Césarion d'Alexandrie

Césarion d'Alexandrie

Etre, ou ne pas être

 

 

 

Comme sont malheureux tous ces petits soldats,

Privés d’air au fond d’eux comme au loin de lumière :

On les lève à grands cris, on les livre aux combats,

Fouettés de doctrine ; on les voue à l’ornière !

 

Que leur étoile brille, ils ont l’œil du captif

Qui doute de son droit devant la porte ouverte,

Et se montre si gauche, à ce point émotif,

Qu’il fait sonner enfin la cloche de l’Alerte ;

 

Vite les revoilà dans les rangs du troupeau,

Soumis à ses devoirs ainsi qu’à sa pitance,

Tièdes au petit jour, raides sous le drapeau,

Attendant du pouvoir ses ors comme leur chance.

 

Sommés d’agir, encor, toujours, de lutter,

Au nom de quelque cause altière, intransigeante,

Prétendument urgente et qui veut les hanter,

Le lumineux silence, hélas, les épouvante.

 

Cette présence à soi, dans le secret des dieux,

Heureuse et souveraine et de bonté prodigue,

La révélation triomphante des cieux

Leur donne des sueurs, et contre elle les ligue.

 

Ils ne savent plus rien des rêves de la nuit !

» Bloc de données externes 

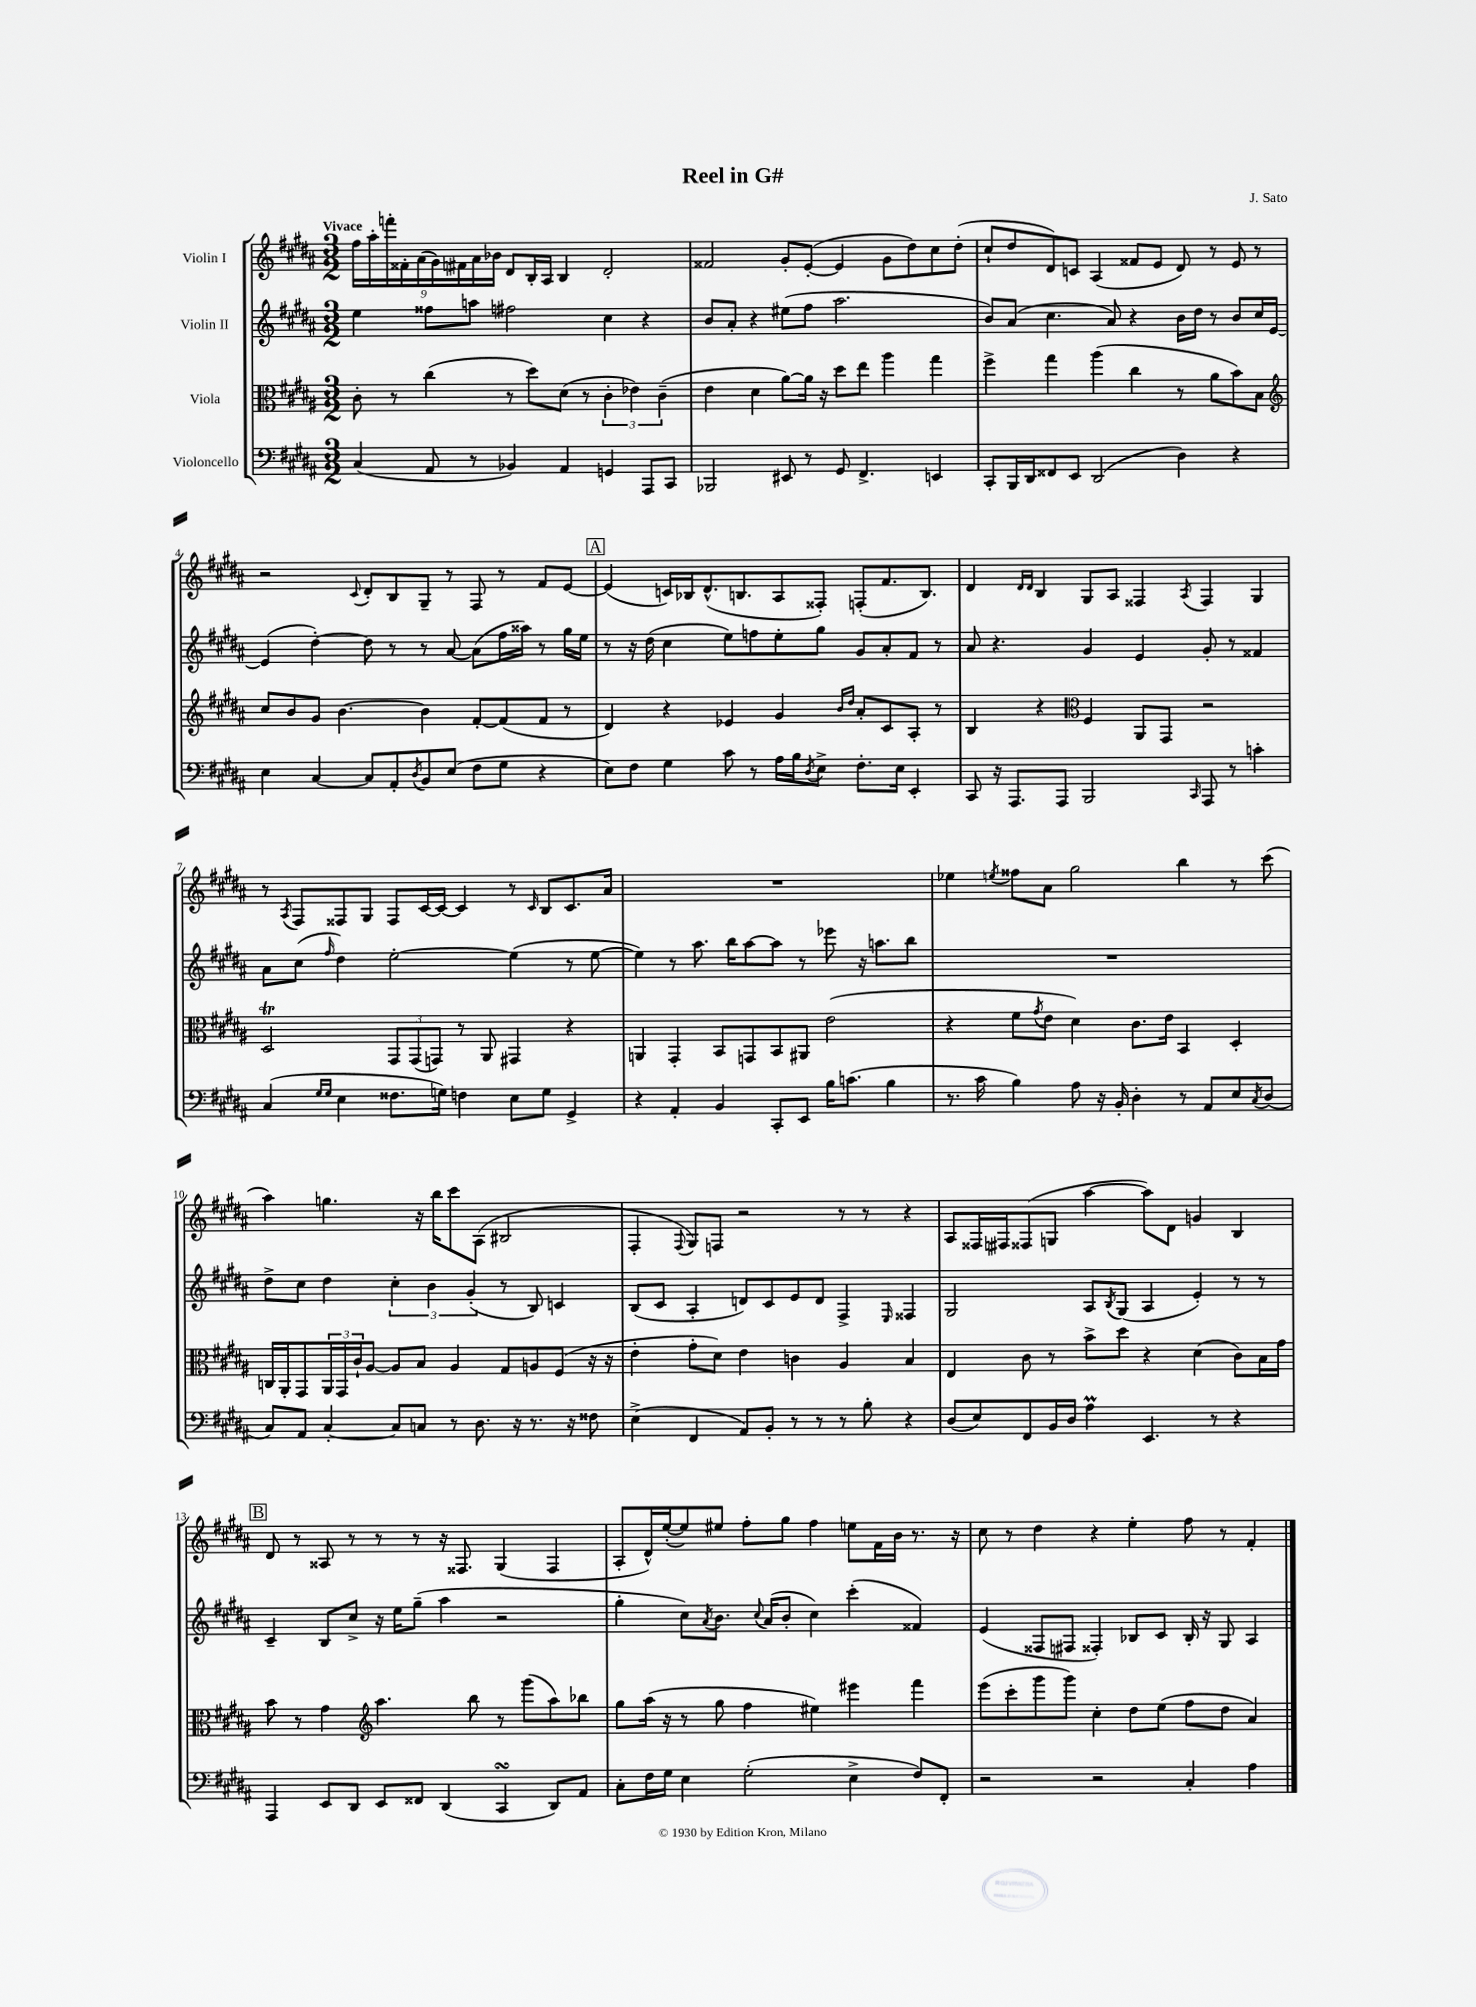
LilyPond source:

\header { title = "Reel in G#" composer = "J. Sato" }
<<
\new StaffGroup <<
\new Staff = "s0" \with { instrumentName = "Violin I" } {
    \clef treble \key b \major \numericTimeSignature \time 3/2 \tempo "Vivace"
    \tuplet 9/8 { fis''16 ais''16-. f'''16-. fisis'16-. ais'16( gis'16) fis'16 ais'16 bes'16 } dis'8 b16-. ais16 b4 dis'2-. |
    fisis'2 gis'8-. e'8~-.( e'4 gis'8 dis''8) cis''8 dis''8-.( |
    cis''8-! dis''8 dis'8) c'8 ais4( fisis'8 e'8 dis'8) r8 e'8 r8 |
    r2 \appoggiatura { cis'8 } dis'8-. b8 gis8-- r8 fis8 r8 fis'8 e'8~ |
    \mark \markup { \box "A" } e'4( c'16) bes16 dis'8.-^( b8. ais8 fisis8-.) f8-.( fis'8. b8.) |
    dis'4 \grace { dis'16 dis'16 } b4 gis8 ais8 fisis4 \acciaccatura { ais8 } fisis4 gis4 |
    r8 \acciaccatura { ais8 } fis8 fisis8 gis8 fisis8 cis'16~ cis'16~ cis'4 r8 \grace { cis'16 } b8 cis'8. ais'16 |
    R1. |
    ees''4 \acciaccatura { e''8 } fisis''8 ais'8 gis''2 b''4 r8 cis'''8( |
    ais''4) g''4. r16 b''16 cis'''8 ais8( bis2 |
    fis4-. \appoggiatura { fis8 } gis8) f8 r2 r8 r8 r4 |
    ais8 fisis16 fis16 fisis8( g8 ais''4~ ais''8) dis'8 g'4 b4 |
    \mark \markup { \box "B" } dis'8 r8 aisis8 r8 r8 r8 r16 fisis8. gis4( fisis4 |
    ais8-. dis'16-^) e''16~-.( e''8) eis''8 fis''8-. gis''8 fis''4 e''8 fis'16 b'16 r8. r16 |
    cis''8 r8 dis''4 r4 e''4-. fis''8 r8 fis'4-. \bar "|." |
}
\new Staff = "s1" \with { instrumentName = "Violin II" } {
    \clef treble \key b \major \numericTimeSignature \time 3/2
    e''4 fisis''8 a''8 fis''2 cis''4 r4 |
    b'8 ais'8-. r4 eis''8( fis''8 ais''2. |
    b'8) ais'8( cis''4. ais'8) r4 b'16 dis''16 r8 b'8 cis''16 e'16~ |
    e'4( dis''4~-.) dis''8 r8 r8 ais'8~ ais'8( fis''16 aisis''16) r8 gis''16 e''16 |
    \mark \markup { \box "A" } r8 r16 dis''16( cis''4 e''8) f''8 e''8-. gis''8 gis'8 ais'8-. fis'8 r8 |
    ais'8 r4. gis'4 e'4 gis'8-. r8 fisis'4 |
    ais'8 cis''8( \grace { fis''16 } dis''4) e''2~-. e''4( r8 e''8~ |
    e''4) r8 ais''8. b''16 ais''8~ ais''8 r8 ees'''8 r16 a''8. b''8 |
    R1. |
    dis''8-> cis''8 dis''4 \tuplet 3/2 { cis''4-. b'4 gis'4-.( } r8 b8) c'4 |
    b8( cis'8 ais4-. d'8) cis'8 e'8 d'8 fis4-> \grace { e16 } fisis4 |
    gis2 ais8 \acciaccatura { b8 } gis8( ais4 e'4-.) r8 r8 |
    \mark \markup { \box "B" } cis'4-- b8 cis''8-> r16 e''16 gis''8--( ais''4 r2 |
    gis''4-. cis''8) \acciaccatura { ais'8 } b'8. \appoggiatura { cis''8 } ais'16( b'8-. cis''4) cis'''4-.( fisis'4) |
    e'4( fisis8 fis8 fisis4-.) bes8 cis'8 bes16-. r16 gis8 ais4 \bar "|." |
}
\new Staff = "s2" \with { instrumentName = "Viola" } {
    \clef alto \key b \major \numericTimeSignature \time 3/2
    cis'8-. r8 cis''4( r8 dis''8) dis'8( r8 \tuplet 3/2 { cis'4-. ees'4) cis'4--( } |
    e'4 dis'4 ais'8~) ais'16 r16 dis''8 e''8 ais''4 gis''4 |
    fis''4-> gis''4 ais''4( cis''4 r8 ais'8 b'8) b8 |
    \clef treble cis''8 b'8 gis'8 b'4.~ b'4 fis'8~-. fis'8( fis'8 r8 |
    \mark \markup { \box "A" } dis'4) r4 ees'4 gis'4 \grace { b'16 dis''16 } ais'8-. cis'8 ais8-. r8 |
    b4 r4 \clef alto fis4 ais,8 gis,8 r2 |
    dis2\trill \tuplet 3/2 { gis,8 gis,8( g,8) } r8 ais,8 gis,4 r4 |
    a,4 gis,4-. b,8 g,8 b,8 ais,8 e'2( |
    r4 fis'8 \acciaccatura { gis'8 } e'8 dis'4) cis'8. e'16 b,4 dis4-. |
    c16 ais,16-. gis,8 \tuplet 3/2 { ais,16 gis,16 cis'16-! } ais8~ ais8 b8 ais4 gis8 a8 fis8( r16 r16 |
    e'4-. gis'8-. dis'8) e'4 c'4 ais4 b4 |
    e4 cis'8 r8 b'8-> dis''8 r4 dis'4( cis'8) b16 gis'16 |
    \mark \markup { \box "B" } b'8 r8 gis'4 \clef treble ais''4. b''8 r8 gis'''8( ais''8) bes''8 |
    gis''8 ais''16( r16 r8 gis''8 fis''4 eis''4) eis'''4 fis'''4 |
    e'''8( cis'''8-. gis'''8 gis'''8) cis''4-. dis''8 e''8( fis''8 dis''8 ais'4) \bar "|." |
}
\new Staff = "s3" \with { instrumentName = "Violoncello" } {
    \clef bass \key b \major \numericTimeSignature \time 3/2
    cis4( ais,8 r8 bes,4) ais,4 g,4 ais,,8 cis,8 |
    bes,,2 eis,8 r8 gis,8 fis,4.-> e,4 |
    cis,8-. b,,16 dis,16 fisis,8 e,8 dis,2( dis4) r4 |
    e4 cis4~ cis8 ais,8-. \acciaccatura { dis8 } b,8 e8( fis8 gis8 r4 |
    \mark \markup { \box "A" } e8) fis8 gis4 cis'8 r8 ais16 b16 \acciaccatura { dis8 } e8-> fis8.-. e16 e,4-. |
    cis,8 r16 ais,,8. ais,,8 b,,2 \grace { cis,16 } ais,,8 r8 c'4-. |
    cis4( \grace { gis16 gis16 } e4 fisis8. g16) f4 e8 g8 gis,4-> |
    r4 ais,4-. b,4 cis,8-. e,8 b16 c'8.( b4 |
    r8. cis'16 b4) ais8 r16 b,16-. dis4-. r8 ais,8 e8 \acciaccatura { cis8 } dis8( |
    cis8) ais,8 cis4~-. cis8 c8 r8 dis8. r16 r8. r16 fisis8 |
    e4->( fis,4 ais,8) b,8-. r8 r8 r8 b8-. r4 |
    dis8( e8) fis,8 b,16 dis16 ais4\prall e,4. r8 r4 |
    \mark \markup { \box "B" } ais,,4 e,8 dis,8 e,8 fisis,8 dis,4( cis,4\turn dis,8) ais,8 |
    cis8-. fis16 gis16 e4 gis2-.( e4-> fis8) fis,8-. |
    r2 r2 cis4-. ais4 \bar "|." |
}
>>
>>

Ni le jour qui s’y creuse, et ni l’aube irisée

Dont au bout il enfante, ainsi que du doux fruit

De sa profonde étreinte avec l’ombre apaisée.

 

Ils ont cloîtré leur âme au fond d’un noir cachot.

Mais les cimes au loin, recouvertes de neige

Invincible, sans bruit versent leur rayon chaud,

Et sur chacun, toujours, agit le sortilège.

 

Heureux le sage qui le cultive en son sein,

Féconde son passé de sa vive espérance :

Le temps n’a plus pour lui de limites, enfin !

Il est du devenir l’adamantine chance.